(Source records)
----
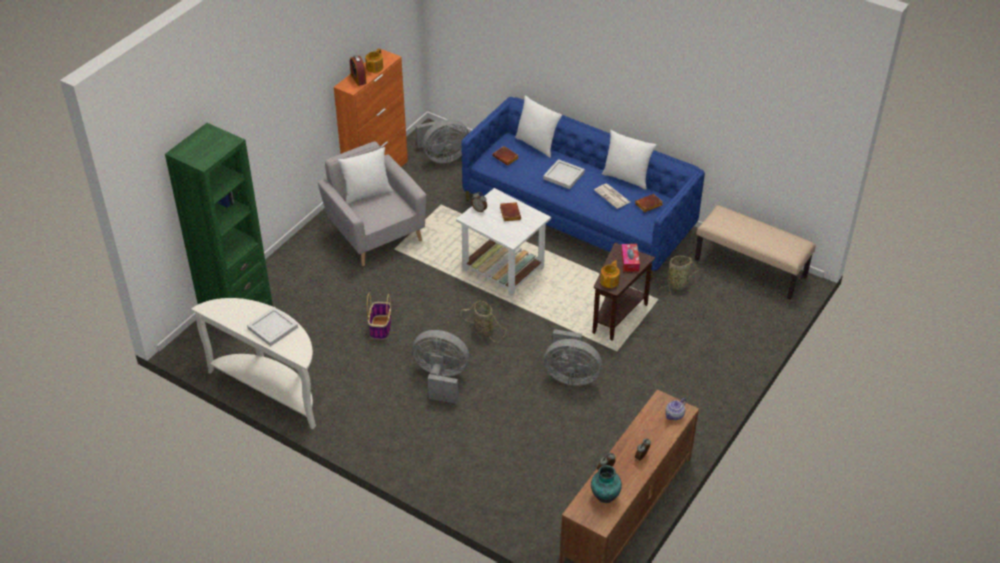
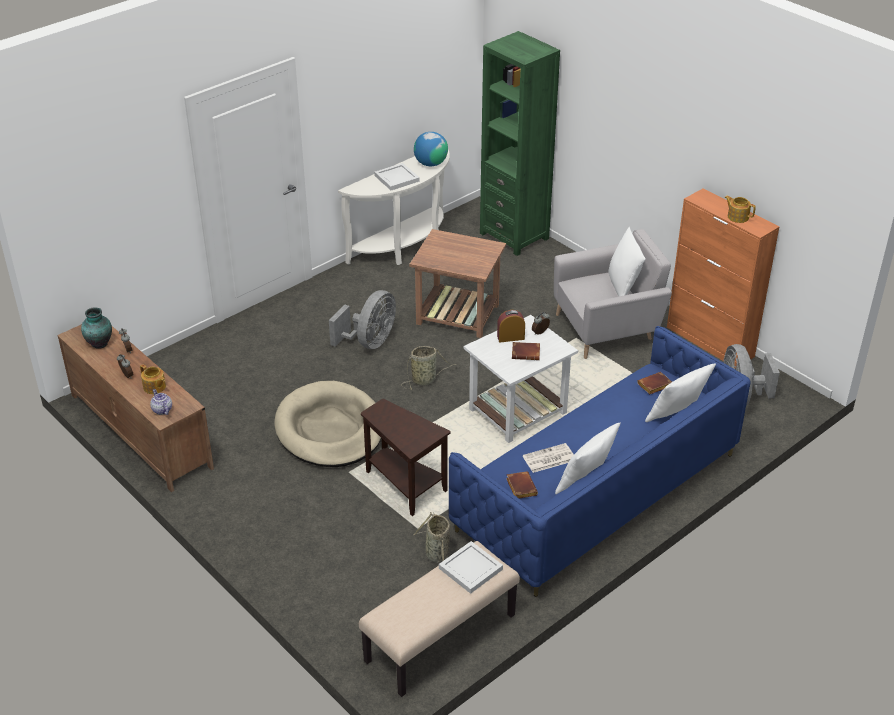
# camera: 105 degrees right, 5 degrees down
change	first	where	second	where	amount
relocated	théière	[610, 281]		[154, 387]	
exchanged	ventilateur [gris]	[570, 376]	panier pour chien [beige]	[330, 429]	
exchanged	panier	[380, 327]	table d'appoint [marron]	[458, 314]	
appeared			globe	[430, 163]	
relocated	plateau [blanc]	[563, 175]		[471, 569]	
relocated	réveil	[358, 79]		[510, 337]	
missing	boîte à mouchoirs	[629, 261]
----
WHAT YOU SHOULD DO: What is wanted is the number of lines holding "panier" in the entries. Nothing else should be given.

COMPLETED TASK: 2